If you are a programmer then you have undoubtedly experienced that special feeling when a light goes on in your thought process, when those neurons finally make a connection, and you open your previous thought pattern to a new perspective. I personally love that feeling of learning something new. I've had those moments many times in my work with Java virtual machine (JVM) technologies, particularly to do with garbage collection and JVM performance optimization. In this new JavaWorld series I hope to share some of that illumination with you. Hopefully you'll be as excited to learn about JVM performance as I am to write about it!

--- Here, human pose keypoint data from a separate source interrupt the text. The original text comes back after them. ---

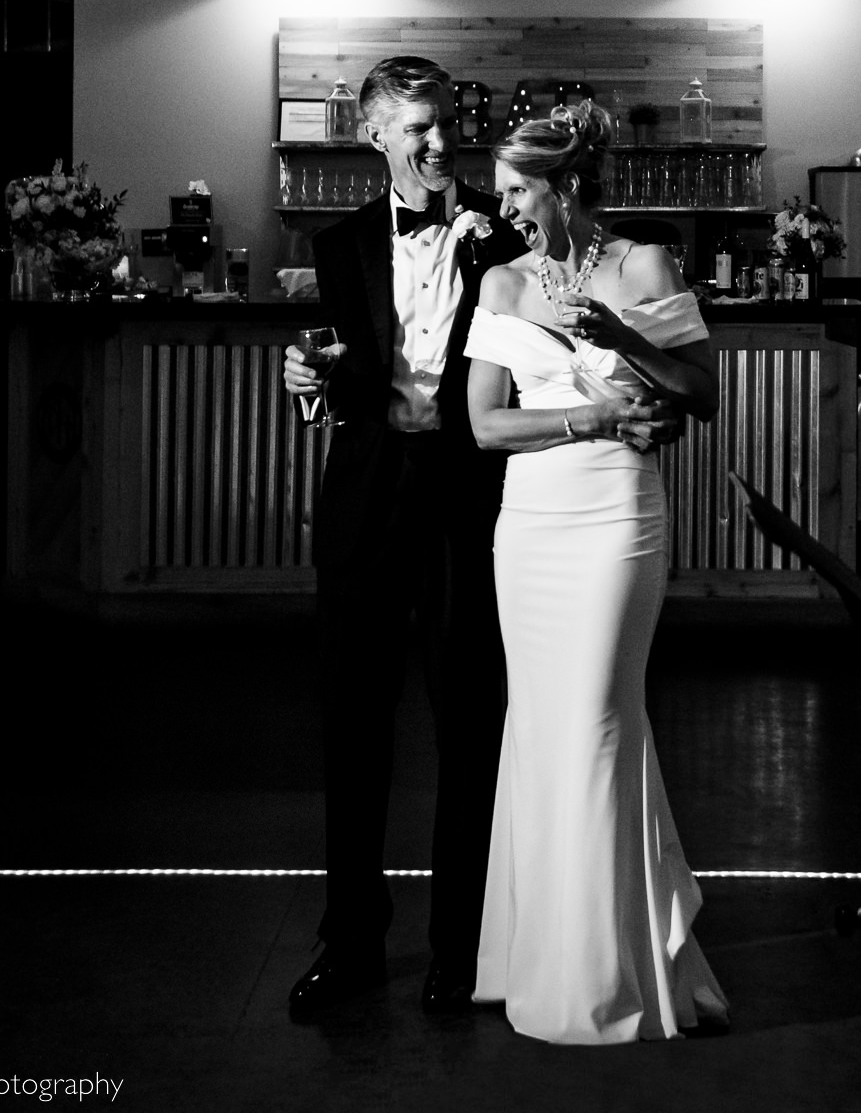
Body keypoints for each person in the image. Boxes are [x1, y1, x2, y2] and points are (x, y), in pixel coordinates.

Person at [462, 102, 730, 1044]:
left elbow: (702, 393)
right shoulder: (499, 283)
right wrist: (596, 417)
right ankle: (544, 953)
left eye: (517, 189)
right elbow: (486, 425)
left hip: (617, 515)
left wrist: (624, 343)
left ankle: (612, 968)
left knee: (600, 720)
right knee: (540, 728)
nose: (505, 210)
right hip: (529, 524)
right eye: (500, 192)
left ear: (567, 185)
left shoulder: (645, 265)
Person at [281, 56, 535, 1021]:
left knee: (471, 724)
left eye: (443, 127)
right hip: (365, 504)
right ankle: (350, 941)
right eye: (415, 129)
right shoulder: (338, 243)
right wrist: (311, 383)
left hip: (471, 502)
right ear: (375, 136)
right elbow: (344, 362)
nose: (436, 144)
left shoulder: (506, 233)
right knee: (353, 728)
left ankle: (461, 950)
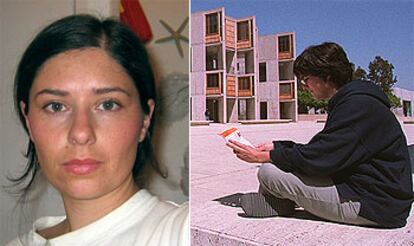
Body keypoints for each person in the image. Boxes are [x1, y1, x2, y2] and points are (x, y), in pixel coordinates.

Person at [6, 14, 188, 245]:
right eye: (56, 106)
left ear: (145, 119)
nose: (81, 133)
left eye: (108, 105)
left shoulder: (185, 232)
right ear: (29, 121)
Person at [227, 42, 413, 228]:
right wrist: (278, 147)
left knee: (269, 173)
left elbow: (321, 159)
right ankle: (280, 201)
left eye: (306, 79)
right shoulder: (358, 101)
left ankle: (281, 202)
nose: (304, 86)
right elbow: (325, 149)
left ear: (326, 76)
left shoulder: (356, 107)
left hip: (374, 205)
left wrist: (266, 156)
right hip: (371, 193)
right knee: (278, 165)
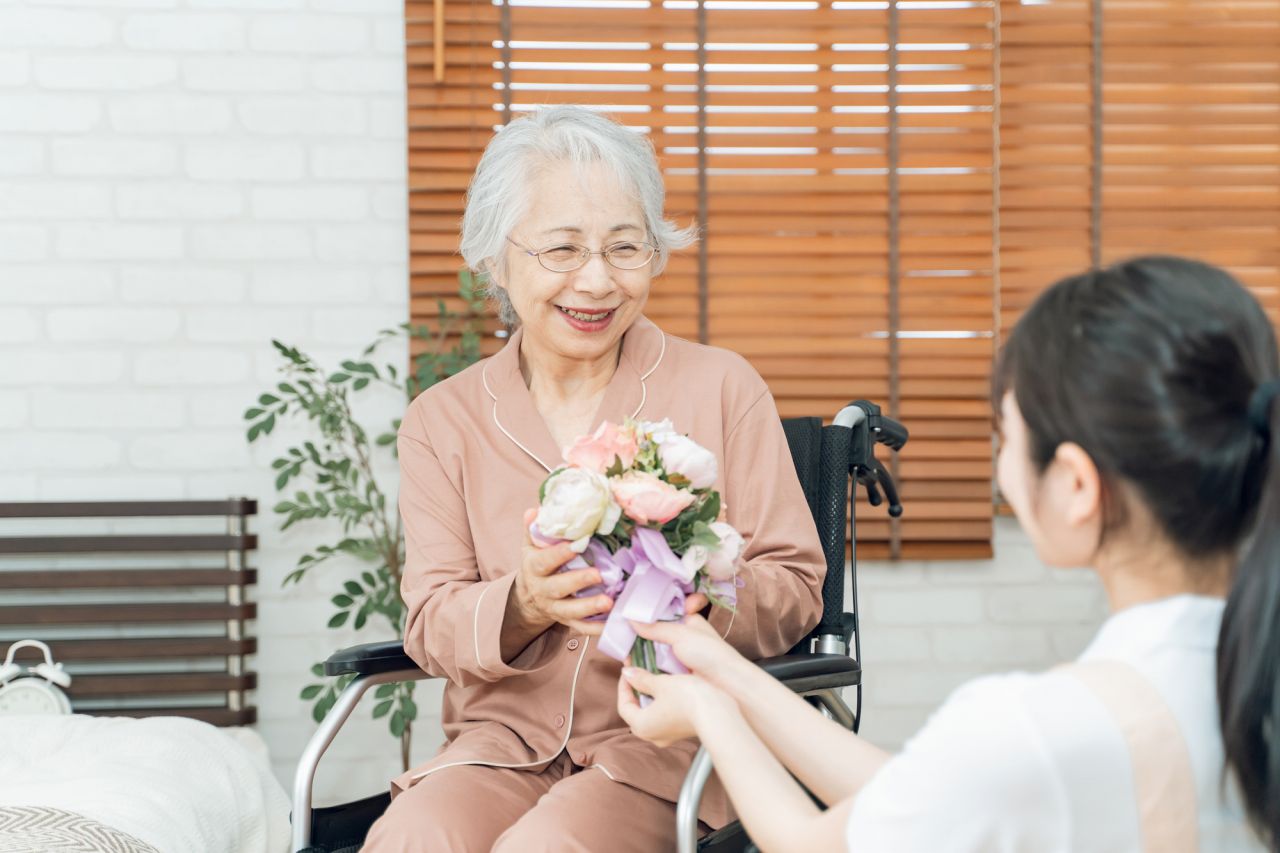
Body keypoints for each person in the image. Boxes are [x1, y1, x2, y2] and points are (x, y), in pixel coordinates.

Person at [618, 256, 1277, 851]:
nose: (1001, 466)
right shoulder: (1237, 682)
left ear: (1076, 485)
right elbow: (919, 793)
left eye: (1007, 435)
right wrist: (721, 668)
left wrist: (707, 712)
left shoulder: (1039, 728)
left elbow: (813, 843)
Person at [361, 104, 826, 851]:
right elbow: (431, 621)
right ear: (494, 258)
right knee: (413, 840)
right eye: (563, 250)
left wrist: (706, 594)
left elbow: (796, 586)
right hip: (501, 746)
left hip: (666, 747)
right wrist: (524, 602)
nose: (598, 280)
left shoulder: (723, 387)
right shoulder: (441, 420)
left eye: (623, 247)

This series is written for any Java developer interested in learning more about the underlying layers of the JVM and what a JVM really does. At a high level, I will discuss garbage collection and the never-ending quest to free memory safely and quickly without impacting running applications. You'll learn about the key components of a JVM: garbage collection and GC algorithms, compiler flavors, and some common optimizations. I will also discuss why Java benchmarking is so difficult and offer tips to consider when measuring performance. Finally, I'll touch on some of the newer innovations in JVM and GC technology, including highlights from Azul's Zing JVM, IBM JVM, and Oracle's Garbage First (G1) garbage collector.
I hope you'll walk away from this series with a greater understanding of the factors that limit Java scalability today, as well as how those limitations force us to architect our Java deployments in a non-optimal way. Hopefully, you'll experience some aha! moments and be inspired to do something good for Java: stop accepting the limitations and work for change! If you're not already an open source contributor, perhaps this series will encourage you in that direction.
I have news for people who are stuck with the idea that the Java platform is inherently slow. The belief that the JVM is to blame for poor Java performance is decades old -- it started when Java was first being used for enterprise applications, and it's outdated! It is true that if you compare the results of running simple static and deterministic tasks on different development platforms, you will most likely see better execution using machine-optimized code over using any virtualized environment, including a JVM. But Java performance has taken major leaps forward over the past 10 years. Market demand and growth in the Java industry have resulted in a handful of garbage-collection algorithms and new compilation innovations, and plenty of heuristics and optimizations have emerged as JVM technology has progressed. I'll introduce some of them later in this series.